Dans l'extrait sur le piratage biologique, énumérez les trois circonstances qui, selon le passage commençant par « Ce document illustre », caractérisent la demande de brevet ou le brevet que le Pérou détecte.

Extrait choisi:

= = = =

Le 7 novembre 2005, le Pérou a présenté à l'Organisation mondiale du commerce (ci-après
dénommée l'"OMC") le document IP/C/W/458 intitulé "Analyse de cas éventuels de piratage
biologique".
2.
L'objet du document présenté par le Pérou est de décrire les progrès réalisés en matière
d'identification et d'analyse des demandes de brevets et des brevets délivrés qui se rapportent à des
inventions obtenues ou mises au point grâce à l'utilisation du camu-camu (Myrciaria Dubia).
3.
Ce document illustre quelques-uns des problèmes auxquels doit faire face un pays comme le
Pérou lorsqu'il détecte le dépôt d'une demande de brevet ou la délivrance d'un brevet portant sur une
invention obtenue ou développée à partir de l'utilisation d'une ressource biologique ou de savoirs
traditionnels, sans le consentement préalable en connaissance de cause respectivement du pays
d'origine de la ressource ou de la population indigène possédant des droits sur les savoirs, et sans
qu'aucun type de rémunération ne soit prévu respectivement pour le pays ou pour la population
indigène.
4.

= = = =

Données fournies:
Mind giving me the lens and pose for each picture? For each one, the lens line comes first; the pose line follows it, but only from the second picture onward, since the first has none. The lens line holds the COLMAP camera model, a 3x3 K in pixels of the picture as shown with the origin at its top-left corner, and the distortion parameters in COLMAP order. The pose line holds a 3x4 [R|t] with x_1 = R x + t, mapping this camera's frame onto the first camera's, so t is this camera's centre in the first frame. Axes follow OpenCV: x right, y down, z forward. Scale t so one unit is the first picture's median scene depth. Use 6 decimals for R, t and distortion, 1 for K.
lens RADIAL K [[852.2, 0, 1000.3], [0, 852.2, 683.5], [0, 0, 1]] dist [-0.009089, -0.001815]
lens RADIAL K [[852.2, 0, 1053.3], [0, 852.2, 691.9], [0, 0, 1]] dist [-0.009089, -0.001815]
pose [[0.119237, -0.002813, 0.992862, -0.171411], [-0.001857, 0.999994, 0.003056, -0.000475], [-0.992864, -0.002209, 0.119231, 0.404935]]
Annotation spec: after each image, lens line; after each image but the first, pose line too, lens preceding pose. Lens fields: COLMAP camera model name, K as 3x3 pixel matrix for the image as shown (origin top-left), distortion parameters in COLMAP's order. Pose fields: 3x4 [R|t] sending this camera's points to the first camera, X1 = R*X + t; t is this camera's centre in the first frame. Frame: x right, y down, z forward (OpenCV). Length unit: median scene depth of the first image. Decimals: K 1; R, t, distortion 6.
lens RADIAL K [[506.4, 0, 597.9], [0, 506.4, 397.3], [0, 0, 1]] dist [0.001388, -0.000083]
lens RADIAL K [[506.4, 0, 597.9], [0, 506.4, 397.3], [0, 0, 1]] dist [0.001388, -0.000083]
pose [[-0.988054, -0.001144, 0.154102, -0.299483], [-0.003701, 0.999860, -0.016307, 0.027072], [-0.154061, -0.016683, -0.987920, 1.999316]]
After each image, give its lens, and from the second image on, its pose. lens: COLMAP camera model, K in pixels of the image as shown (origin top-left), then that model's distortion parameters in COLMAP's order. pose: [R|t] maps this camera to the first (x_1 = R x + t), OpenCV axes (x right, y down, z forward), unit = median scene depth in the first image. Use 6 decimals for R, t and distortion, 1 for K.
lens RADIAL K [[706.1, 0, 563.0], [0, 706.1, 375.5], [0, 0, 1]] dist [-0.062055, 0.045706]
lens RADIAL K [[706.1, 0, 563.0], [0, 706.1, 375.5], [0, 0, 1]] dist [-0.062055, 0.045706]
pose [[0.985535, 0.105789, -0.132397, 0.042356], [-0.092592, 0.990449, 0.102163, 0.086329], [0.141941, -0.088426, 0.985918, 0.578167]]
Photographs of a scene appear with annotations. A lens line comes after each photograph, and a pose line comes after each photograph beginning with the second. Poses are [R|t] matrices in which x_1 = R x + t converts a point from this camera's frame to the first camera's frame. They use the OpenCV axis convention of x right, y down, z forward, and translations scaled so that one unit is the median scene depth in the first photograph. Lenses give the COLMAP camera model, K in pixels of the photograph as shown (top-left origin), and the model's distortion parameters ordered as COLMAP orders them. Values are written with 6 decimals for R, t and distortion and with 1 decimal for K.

= = = =

Réponse finale: L'invention est obtenue ou développée à partir de l'utilisation d'une ressource biologique ou de savoirs traditionnels. Le pays d'origine de la ressource ou la population indigène possédant des droits sur les savoirs n'a pas donné son consentement préalable en connaissance de cause. Aucun type de rémunération n'est prévu pour le pays ou pour la population indigène.